- _The problem_: Output only how many lines below contain "enterprise".
★ ★ ★
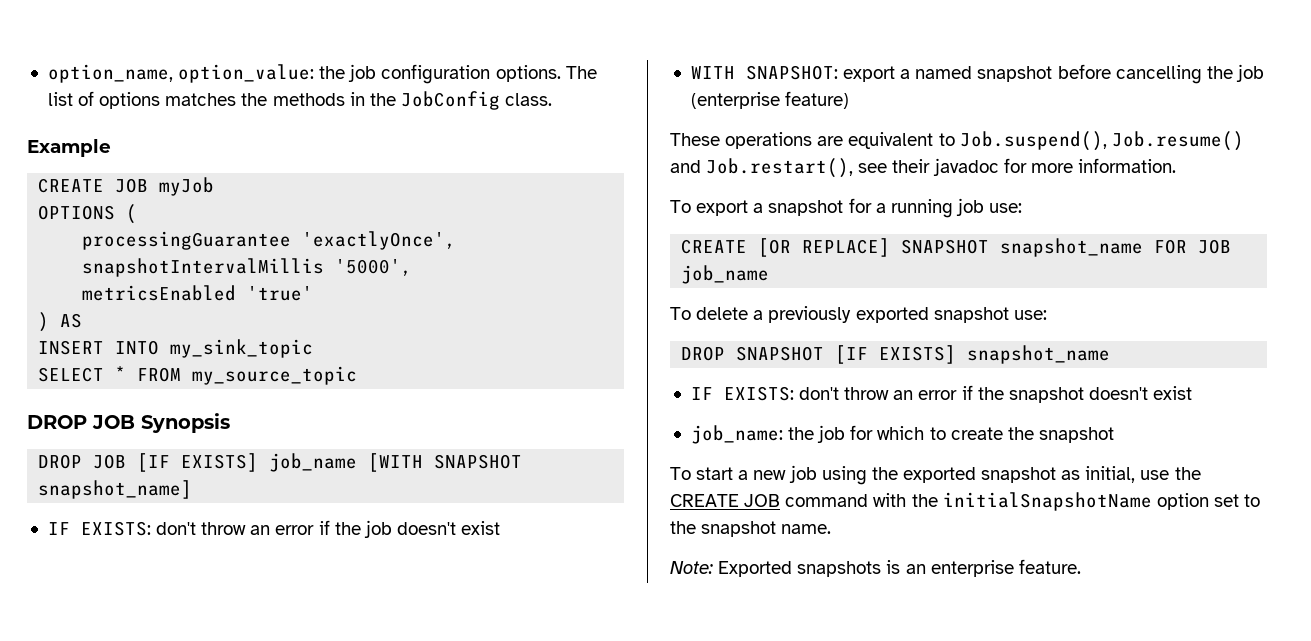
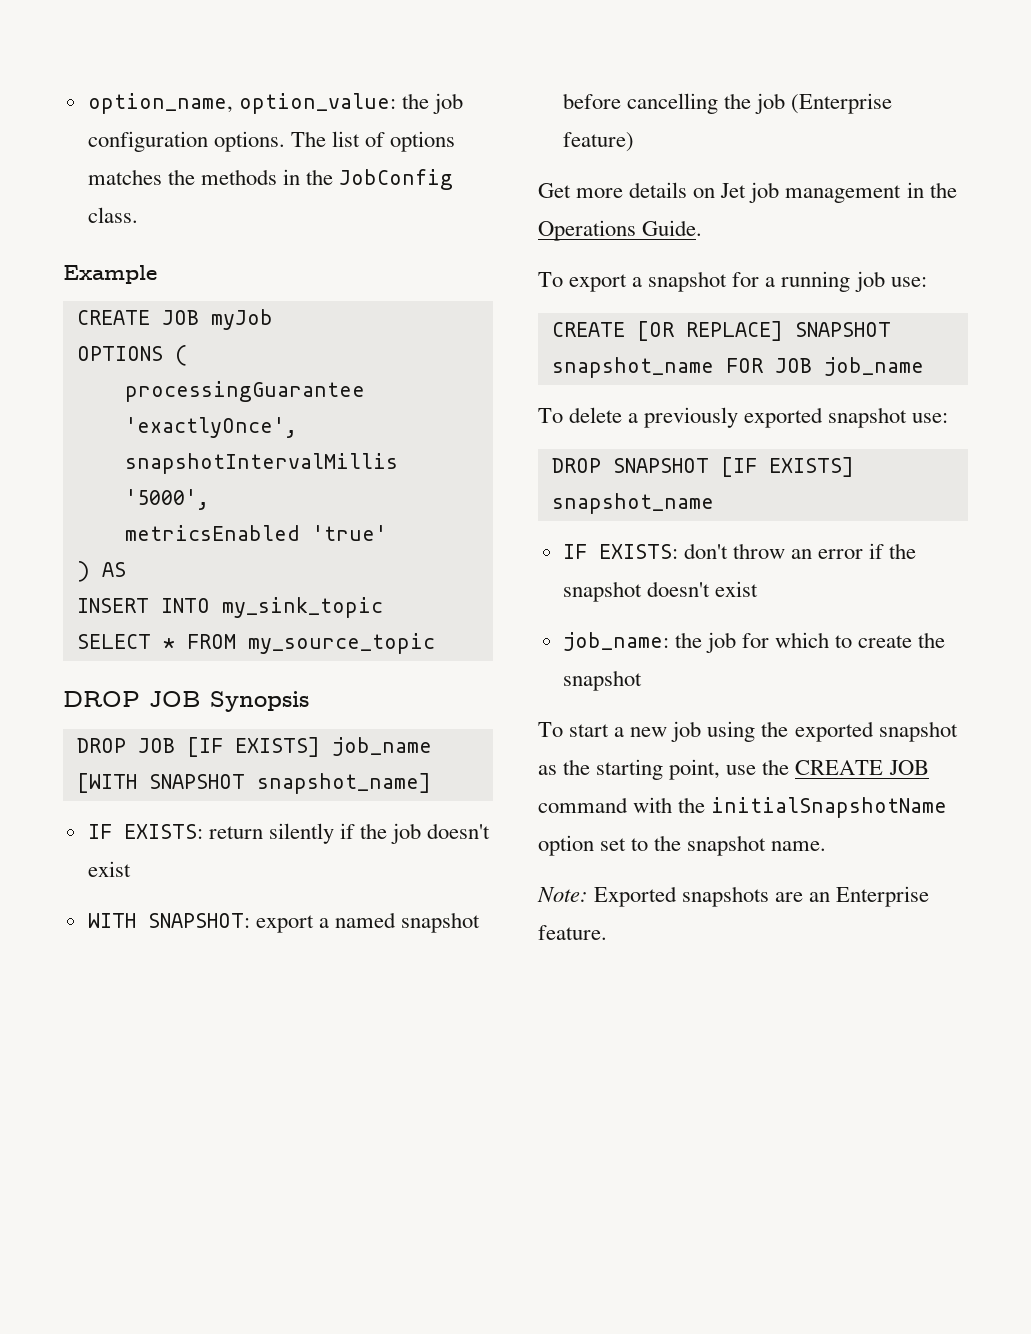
[156,522,315,535] don't throw an error -> [208,823,334,844] return silently
[690,92,780,109] (enterprise -> [791,93,893,114] (Enterprise
[670,131,1244,151] [670,158,1176,178] These operations are equivalent to Job.suspend(), Job.resume() and Job.restart(), see their javadoc for more information. -> [538,182,957,203] [538,220,703,241] Get more details on Jet job management in the Operations Guide.
[1085,466,1136,483] initial, -> [563,759,721,780] the starting point,
[886,560,1014,577] is an enterprise -> [775,886,930,907] are an Enterprise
★ ★ ★
- _Answer area_: 2